A Hero and an Era Passes Even as Hope is Renewed

4-year old Crown Prince Otto of Hungary in Budapest in 1916, attending his parents' coronation as King and Queen of Hungary, painted by Gyula Éder.

The news has an element of sadness, but also of hope. The element of sadness is that Otto von Hapsburg, a good and courageous man whom I had the privilege to meet more than once, died Monday at the age of 98.

Otto’s father, the Blessed Karl (also sometimes called Charles), the last emperor of Austro-Hungary (he died 1922, just after the first World War), was a saint.

Otto was his oldest son, and so, had history not changed, he would have been an emperor.

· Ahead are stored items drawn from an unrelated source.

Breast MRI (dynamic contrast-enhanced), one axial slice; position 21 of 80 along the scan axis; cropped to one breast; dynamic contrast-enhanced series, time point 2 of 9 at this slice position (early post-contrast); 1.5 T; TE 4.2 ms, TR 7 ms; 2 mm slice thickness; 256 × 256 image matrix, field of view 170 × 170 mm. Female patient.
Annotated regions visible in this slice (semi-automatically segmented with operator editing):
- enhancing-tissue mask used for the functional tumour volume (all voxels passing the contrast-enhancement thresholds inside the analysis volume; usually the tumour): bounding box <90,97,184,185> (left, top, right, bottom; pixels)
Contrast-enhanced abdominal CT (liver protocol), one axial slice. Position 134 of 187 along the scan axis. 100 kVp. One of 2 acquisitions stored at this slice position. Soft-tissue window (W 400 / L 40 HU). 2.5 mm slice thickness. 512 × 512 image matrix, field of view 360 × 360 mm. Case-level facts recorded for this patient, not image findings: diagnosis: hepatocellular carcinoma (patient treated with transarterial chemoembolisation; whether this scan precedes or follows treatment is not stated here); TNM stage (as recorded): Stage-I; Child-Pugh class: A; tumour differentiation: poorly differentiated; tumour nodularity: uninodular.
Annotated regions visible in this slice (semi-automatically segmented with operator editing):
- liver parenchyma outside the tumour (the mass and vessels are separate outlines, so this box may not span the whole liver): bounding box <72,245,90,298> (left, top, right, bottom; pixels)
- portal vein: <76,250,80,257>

The crown of the Holy Roman Empire (2nd half of the 10th century), now held in the Schatzkammer (Vienna)

But with Karl’s passing almost a century ago, the Holy Roman Empire, a form of political organization marked by openly, sometimes militant, Catholic faith and dating back (with a few twists and turns) to Charlemagne’s coronation in the year 800, came to an end… after 1,100 years.

Now, with Otto’s passing, the memory of an openly Catholic political culture in once-Christian Europe seems to fade even more permanently into the pre-modern mists. 

And yet, there is also an element of hope because something unexpected is stirring in the heart of Europe, in that part of the Holy Roman Empire known as Hungary.

In Hungary, the citizens, unexpectedly, recently approved a new constitution which is remarkably pro-life, in contrast to almost every other nation in the “new Europe.”
And part of the reason for this is the remarkable, quiet leadership of a brilliant Churchman, a tall, powerfully-built, 59-year-old Hungarian archbishop whom John Paul II admired and made the youngest cardinal in the college of cardinals in the consistory of 2003, eight years ago.

Péter Cardinal Erdo, Archbishop of Esztergom-Budapest, Primate of Hungary

His name?


Cardinal Peter Erdo, Archbishop of Esztergom-Budapest and thus Primate of Hungary, unlike almost every other major Church figure in Europe today, has managed during the past decade, very skillfully, to help his country win back some territory from the massive forces of secularization and individualism which seem to have turned Europe into a vast open-air museum without a vibrant, beating heart, without many children, and without a desire to sacrifice today to build a future.

Erdo is also the President of the Council of Episcopal Conferences of Europe — making him, in a sense, the head of Europe’s bishops — and is today the second youngest member of the College of Cardinals.

And for this reason, I will be heading to Budapest, to spend time with Erdo, and to discuss with him his vision for his country, for Europe, and for the Church.

The Passing of an Era


Otto von Habsburg (1998)

Here is a brief summary of Otto von Hapburg’s life and passing.

The oldest son of Austria-Hungary’s last emperor, Otto von Habsburg, died on July 4 at his home in southern Germany. He was 98.

Born in 1912, Habsburg witnessed his family’s decline after the Habsburgs were forced into exile in the United States following World War I.

Otto with wife, Regina von Habsburg (d. Feb. 3, 2010), at 1951 wedding.

Habsburg re-settled in Europe in the 1950s and was appointed member of the European parliament for Bavaria’s conservative Christian Social Union.

He was elected to the European Parliament at the first direct elections in 1979 and for the following 20 years worked tirelessly to help strengthen the European Institutions.
His main interests were in European integration and foreign policy.

Following Otto von Habsburg’s death, the Chairman of the European People’s Party Group in the European Parliament, Joseph Daul MEP, said:

Otto von Habsburg embodied the history of European integration like no one else. The son of the last Austro-Hungarian emperor fought all his life for democracy, freedom, and understanding among the peoples of Europe. From the beginnings of the movement for European integration following the end of World War II until the now-famous Paneuropean picnic on the border between Austria and Hungary in 1989, he succeeded in overcoming borders and showing Europeans a way forward to a common future.